Collected data
__________
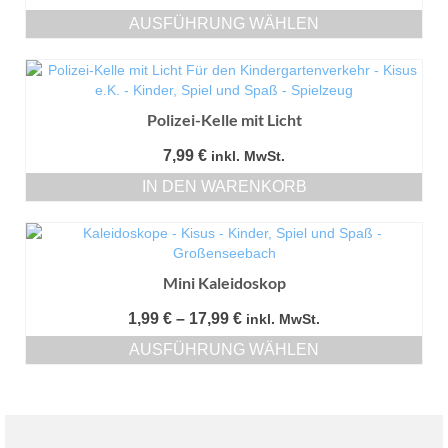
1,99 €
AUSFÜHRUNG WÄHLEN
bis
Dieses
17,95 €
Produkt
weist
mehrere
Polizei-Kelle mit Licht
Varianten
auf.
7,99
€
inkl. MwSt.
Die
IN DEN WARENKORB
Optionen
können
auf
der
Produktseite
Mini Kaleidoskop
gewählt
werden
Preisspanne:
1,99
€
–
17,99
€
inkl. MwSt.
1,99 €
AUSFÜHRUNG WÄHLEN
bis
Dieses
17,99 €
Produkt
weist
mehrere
__________
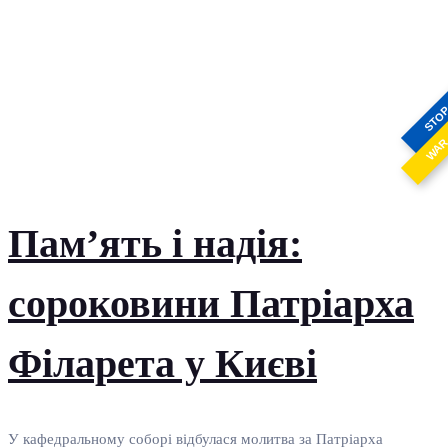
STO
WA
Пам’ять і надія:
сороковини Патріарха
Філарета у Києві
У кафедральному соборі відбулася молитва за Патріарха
__________
Please count the lines of the data above that contain the string "Патріарха", with case counting, and give only the number.

2